------ ENTRIES PROVIDED

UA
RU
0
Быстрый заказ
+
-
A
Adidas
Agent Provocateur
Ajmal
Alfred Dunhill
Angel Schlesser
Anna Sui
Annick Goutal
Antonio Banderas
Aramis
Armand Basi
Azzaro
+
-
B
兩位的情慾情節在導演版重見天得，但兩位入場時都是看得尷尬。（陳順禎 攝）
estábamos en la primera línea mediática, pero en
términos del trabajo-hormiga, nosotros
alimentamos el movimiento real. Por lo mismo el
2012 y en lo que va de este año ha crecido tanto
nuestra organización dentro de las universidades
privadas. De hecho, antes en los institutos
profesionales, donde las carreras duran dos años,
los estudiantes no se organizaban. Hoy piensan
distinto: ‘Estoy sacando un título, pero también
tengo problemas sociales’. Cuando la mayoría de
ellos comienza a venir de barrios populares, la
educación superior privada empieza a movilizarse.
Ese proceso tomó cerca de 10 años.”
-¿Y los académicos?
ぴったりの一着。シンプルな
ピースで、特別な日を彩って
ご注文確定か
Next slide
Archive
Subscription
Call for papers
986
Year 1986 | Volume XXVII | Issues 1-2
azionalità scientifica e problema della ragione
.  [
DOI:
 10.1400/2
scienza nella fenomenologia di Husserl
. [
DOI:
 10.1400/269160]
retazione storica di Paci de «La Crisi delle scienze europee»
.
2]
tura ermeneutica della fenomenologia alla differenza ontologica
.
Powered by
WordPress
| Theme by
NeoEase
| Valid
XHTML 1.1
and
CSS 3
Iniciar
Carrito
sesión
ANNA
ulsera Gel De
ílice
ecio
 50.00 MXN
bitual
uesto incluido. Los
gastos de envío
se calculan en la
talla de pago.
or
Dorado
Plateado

------------

What is needed is a copy of every line above in which "della" appears.

REPLY.
azionalità scientifica e problema della ragione
tura ermeneutica della fenomenologia alla differenza ontologica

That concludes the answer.